Besides CYP2C19 *2 and *3, other alleles such as *4 and *8 have also been associated with poor metabolism. However, their allelic frequency is very low compared to *2 and *3 alleles in variety of ethnicity.20 Furthermore, a complete concordance between phenotype and genotype has been reported previously when using only the *2 and *3 alleles in the Oriental population.21 Therefore, although not tested in the present study, those minor alleles including *4 and *8 would unlikely have affected our results.

Voriconazole has highly variable pharmacokinetics, for which CYP2C19 is a major contributing factor.4 In the present study, not only the extent of exposure to voriconazole, but also intrasubject variability was different among CYP2C19 genotypes. For example, intrasubject CV was greater in the PM and IM groups than in the EM group, resulting in a greater number of subjects required to meet the conventional bioequivalence criteria at the same power and significance level (Table 4). Greater intrasubject variability in the CYP3A5 PM group than in the EM group was reported for tacrolimus.22 In contrast, subjects with no active genes of CYP2D6 showed less intrasubject variability for mirtazapine.23 Because the relative frequency of CYP2C19 genotypes can be different among not only various ethnic groups, but also different study populations at hand, information on the composition of CYP2C19 polymorphism and the intrasubject variability by genotype in the study population could be of help in designing a future comparative pharmacokinetic study of voriconazole.
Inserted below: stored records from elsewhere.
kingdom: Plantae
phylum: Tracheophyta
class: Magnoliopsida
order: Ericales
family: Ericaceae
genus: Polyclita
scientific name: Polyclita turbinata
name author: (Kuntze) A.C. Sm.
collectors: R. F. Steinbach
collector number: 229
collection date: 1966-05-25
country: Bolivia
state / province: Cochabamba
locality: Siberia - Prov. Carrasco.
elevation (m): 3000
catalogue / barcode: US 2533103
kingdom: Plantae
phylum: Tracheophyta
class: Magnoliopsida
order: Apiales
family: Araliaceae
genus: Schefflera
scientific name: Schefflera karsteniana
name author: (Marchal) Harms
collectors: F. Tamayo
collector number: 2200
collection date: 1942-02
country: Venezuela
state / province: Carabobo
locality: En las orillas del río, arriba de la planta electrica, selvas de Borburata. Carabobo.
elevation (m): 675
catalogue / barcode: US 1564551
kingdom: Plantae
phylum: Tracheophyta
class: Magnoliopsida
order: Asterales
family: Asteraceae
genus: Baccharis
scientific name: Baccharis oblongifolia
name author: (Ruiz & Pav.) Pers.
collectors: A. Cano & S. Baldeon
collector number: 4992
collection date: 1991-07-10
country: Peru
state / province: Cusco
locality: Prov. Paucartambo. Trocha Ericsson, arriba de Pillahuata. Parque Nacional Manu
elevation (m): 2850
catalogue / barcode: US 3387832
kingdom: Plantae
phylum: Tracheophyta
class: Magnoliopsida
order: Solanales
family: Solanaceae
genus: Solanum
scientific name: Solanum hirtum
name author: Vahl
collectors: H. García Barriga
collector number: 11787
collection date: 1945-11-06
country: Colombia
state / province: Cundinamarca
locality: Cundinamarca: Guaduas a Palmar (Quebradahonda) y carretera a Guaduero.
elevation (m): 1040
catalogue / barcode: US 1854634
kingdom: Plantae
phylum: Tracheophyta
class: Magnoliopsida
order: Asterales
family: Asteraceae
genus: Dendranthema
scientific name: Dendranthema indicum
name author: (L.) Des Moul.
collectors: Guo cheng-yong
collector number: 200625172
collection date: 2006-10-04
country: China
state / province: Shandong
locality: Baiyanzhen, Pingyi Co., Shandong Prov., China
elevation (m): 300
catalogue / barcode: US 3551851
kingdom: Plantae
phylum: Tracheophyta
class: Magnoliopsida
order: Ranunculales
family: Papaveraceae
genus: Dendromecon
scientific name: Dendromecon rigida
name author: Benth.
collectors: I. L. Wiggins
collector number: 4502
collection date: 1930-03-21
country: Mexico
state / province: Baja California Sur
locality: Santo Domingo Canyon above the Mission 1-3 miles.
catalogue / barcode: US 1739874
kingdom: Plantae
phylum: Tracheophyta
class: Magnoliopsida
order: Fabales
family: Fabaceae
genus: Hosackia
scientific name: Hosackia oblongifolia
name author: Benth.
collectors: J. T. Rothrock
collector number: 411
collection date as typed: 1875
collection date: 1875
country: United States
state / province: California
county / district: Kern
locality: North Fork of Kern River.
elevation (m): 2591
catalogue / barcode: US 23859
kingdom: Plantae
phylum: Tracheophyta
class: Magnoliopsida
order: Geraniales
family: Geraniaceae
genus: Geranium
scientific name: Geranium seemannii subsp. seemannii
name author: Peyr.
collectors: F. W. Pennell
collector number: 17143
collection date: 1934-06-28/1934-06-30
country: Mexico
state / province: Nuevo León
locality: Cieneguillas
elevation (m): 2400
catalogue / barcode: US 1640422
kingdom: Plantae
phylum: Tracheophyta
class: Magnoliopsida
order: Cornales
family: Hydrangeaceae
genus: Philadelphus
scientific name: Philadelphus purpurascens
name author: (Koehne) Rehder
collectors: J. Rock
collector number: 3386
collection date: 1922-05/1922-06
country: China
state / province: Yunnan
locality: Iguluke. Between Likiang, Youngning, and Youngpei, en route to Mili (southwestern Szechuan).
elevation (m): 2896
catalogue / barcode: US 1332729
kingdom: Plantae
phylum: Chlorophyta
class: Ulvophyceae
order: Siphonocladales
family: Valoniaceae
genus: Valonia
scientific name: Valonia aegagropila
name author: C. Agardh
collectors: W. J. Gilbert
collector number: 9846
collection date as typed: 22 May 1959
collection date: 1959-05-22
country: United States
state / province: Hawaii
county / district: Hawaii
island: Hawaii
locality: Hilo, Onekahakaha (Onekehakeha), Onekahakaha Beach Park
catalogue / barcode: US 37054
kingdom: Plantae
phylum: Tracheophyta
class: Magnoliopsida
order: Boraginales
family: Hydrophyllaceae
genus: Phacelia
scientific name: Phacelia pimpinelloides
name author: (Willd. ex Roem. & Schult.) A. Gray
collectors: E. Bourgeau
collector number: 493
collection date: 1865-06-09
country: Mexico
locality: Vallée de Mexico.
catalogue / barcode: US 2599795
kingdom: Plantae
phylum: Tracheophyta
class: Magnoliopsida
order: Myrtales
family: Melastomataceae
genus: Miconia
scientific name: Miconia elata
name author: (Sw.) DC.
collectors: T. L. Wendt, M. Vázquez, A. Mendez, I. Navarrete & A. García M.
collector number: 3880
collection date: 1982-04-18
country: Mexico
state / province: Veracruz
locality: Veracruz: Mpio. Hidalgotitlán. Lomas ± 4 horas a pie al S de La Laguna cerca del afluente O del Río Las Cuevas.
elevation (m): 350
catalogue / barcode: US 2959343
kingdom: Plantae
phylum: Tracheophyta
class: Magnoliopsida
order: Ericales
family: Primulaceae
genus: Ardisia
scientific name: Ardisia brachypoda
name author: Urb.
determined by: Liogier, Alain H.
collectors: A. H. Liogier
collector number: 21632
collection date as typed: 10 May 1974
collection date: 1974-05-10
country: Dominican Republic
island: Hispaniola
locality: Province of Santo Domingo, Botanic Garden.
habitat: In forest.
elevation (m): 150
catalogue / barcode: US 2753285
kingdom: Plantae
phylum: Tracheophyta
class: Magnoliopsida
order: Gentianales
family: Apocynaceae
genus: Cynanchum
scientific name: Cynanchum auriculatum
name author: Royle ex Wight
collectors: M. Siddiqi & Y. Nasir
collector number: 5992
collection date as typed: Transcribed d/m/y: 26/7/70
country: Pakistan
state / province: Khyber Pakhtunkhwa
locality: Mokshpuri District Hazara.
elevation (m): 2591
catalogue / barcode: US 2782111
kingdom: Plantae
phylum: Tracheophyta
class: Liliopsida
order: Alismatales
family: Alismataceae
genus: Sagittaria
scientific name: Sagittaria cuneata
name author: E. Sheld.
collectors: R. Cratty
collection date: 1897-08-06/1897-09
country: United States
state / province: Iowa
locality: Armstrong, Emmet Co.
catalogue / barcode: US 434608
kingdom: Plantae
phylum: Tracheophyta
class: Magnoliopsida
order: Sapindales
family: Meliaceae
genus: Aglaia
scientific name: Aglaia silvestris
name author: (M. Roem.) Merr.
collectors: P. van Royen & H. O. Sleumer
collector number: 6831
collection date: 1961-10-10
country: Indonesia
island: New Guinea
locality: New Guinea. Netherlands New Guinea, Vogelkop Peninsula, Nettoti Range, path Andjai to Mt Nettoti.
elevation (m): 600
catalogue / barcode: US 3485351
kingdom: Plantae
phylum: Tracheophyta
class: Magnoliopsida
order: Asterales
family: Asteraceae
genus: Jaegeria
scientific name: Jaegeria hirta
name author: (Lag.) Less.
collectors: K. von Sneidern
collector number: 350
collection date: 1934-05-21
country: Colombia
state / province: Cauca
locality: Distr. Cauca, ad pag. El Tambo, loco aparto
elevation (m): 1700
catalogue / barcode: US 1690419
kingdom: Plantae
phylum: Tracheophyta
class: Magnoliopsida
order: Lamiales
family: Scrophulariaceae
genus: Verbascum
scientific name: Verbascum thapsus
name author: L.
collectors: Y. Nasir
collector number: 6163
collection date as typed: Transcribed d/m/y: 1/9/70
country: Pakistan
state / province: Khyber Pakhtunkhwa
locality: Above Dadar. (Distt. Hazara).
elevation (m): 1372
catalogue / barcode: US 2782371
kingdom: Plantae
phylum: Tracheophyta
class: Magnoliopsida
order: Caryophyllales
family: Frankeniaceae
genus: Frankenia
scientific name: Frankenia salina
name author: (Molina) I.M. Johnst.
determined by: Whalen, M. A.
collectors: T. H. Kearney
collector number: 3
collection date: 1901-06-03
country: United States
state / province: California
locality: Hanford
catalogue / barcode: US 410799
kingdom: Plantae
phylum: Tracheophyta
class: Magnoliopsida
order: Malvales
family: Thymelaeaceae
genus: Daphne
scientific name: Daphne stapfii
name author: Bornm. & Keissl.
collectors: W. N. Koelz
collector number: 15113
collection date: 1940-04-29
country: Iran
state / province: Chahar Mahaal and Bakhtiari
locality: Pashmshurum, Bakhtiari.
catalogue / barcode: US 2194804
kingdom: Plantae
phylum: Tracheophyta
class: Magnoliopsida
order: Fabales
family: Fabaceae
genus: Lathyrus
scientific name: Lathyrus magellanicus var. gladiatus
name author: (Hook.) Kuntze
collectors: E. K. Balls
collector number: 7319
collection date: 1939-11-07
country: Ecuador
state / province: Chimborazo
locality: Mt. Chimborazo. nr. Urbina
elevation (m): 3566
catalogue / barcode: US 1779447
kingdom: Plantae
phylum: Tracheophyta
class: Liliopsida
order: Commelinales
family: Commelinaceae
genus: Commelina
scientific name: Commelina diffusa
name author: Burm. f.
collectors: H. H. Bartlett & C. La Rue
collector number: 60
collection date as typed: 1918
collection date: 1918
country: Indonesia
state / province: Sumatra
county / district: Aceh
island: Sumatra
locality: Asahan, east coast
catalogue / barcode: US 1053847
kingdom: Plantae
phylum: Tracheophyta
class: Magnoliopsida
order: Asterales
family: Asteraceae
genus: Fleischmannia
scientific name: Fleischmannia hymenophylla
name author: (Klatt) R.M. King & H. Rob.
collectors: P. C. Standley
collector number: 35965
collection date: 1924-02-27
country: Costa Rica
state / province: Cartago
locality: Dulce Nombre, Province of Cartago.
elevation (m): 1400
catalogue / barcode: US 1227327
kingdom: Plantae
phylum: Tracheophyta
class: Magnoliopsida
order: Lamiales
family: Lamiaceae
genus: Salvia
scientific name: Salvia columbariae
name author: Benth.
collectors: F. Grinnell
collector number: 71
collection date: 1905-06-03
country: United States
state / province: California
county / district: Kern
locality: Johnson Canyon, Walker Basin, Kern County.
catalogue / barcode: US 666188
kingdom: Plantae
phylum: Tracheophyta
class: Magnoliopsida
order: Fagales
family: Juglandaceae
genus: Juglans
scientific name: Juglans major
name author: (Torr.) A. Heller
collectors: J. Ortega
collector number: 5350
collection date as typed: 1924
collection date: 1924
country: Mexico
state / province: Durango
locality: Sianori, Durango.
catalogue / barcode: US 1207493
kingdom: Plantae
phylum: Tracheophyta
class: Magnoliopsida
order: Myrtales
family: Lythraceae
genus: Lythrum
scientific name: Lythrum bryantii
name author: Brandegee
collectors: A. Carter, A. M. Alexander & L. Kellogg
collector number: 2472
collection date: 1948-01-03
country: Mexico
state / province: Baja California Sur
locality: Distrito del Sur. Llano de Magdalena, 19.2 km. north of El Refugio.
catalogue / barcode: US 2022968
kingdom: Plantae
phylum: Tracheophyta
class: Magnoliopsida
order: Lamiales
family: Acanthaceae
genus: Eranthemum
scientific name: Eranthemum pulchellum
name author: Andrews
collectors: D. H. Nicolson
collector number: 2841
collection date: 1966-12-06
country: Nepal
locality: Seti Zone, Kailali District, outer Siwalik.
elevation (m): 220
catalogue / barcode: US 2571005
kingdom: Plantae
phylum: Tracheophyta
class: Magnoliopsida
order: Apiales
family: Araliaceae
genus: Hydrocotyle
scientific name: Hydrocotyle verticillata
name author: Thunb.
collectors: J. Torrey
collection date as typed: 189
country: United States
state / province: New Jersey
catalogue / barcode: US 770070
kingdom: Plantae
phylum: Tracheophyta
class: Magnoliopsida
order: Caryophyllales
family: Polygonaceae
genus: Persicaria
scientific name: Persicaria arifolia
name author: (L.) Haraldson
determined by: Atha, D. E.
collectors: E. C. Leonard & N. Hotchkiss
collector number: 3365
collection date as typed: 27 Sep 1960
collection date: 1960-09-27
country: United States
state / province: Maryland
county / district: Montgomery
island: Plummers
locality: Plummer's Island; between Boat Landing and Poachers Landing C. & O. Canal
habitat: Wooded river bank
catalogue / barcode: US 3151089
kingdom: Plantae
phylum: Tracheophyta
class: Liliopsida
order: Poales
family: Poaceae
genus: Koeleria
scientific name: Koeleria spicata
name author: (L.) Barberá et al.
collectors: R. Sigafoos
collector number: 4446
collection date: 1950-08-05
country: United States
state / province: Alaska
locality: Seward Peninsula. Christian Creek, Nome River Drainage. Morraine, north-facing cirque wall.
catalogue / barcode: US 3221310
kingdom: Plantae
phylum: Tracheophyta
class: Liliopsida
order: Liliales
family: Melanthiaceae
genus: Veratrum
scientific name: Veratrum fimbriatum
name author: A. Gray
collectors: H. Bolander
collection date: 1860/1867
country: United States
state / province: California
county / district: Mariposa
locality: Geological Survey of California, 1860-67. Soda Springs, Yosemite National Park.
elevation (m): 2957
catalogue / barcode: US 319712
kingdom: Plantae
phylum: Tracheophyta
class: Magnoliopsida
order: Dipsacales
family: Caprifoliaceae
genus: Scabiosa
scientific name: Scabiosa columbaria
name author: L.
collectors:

Although we could not conclude if the comparable pharmacokinetic profile for voriconazole between SYP-1018 and Vfend® will be maintained after repeated administration, it is very likely so given that the elimination phase pharmacokinetic parameters for voriconazole at steady state are not different from elimination phase pharmacokinetic parameters after a single dose.24 Furthermore, it is well known that plasma concentration of voriconazole is closely associated with clinical outcomes.25,26 Taken together, SYP-1018 is expected to show a similar efficacy profile to that of Vfend® after repeated administration in patients with fungal infections, and further studies may be warranted in various populations (eg, women, elderly, children, etc). Therefore, SYP-1018 can be further developed as an effective alternative to Vfend®, particularly for patients with decreased renal function.

Conclusion

In conclusion, the pharmacokinetic and tolerability profiles of SYP-1018 were comparable to those of Vfend® after a single intravenous infusion. CYP2C19 genotype affected not only the pharmacokinetics of voriconazole, but also affected its intrasubject variability. SYP-1018 can be further developed as a clinically effective alternative to Vfend®, particularly in patients with renal impairment.

Disclosure

This study was sponsored by Samyang Biopharmaceuticals Corporation (Seoul, Republic of Korea). YongJin Lee is an employee of Samyang Biopharmaceuticals Corporation. Otherwise, the authors declare no conflicts of interest in this work.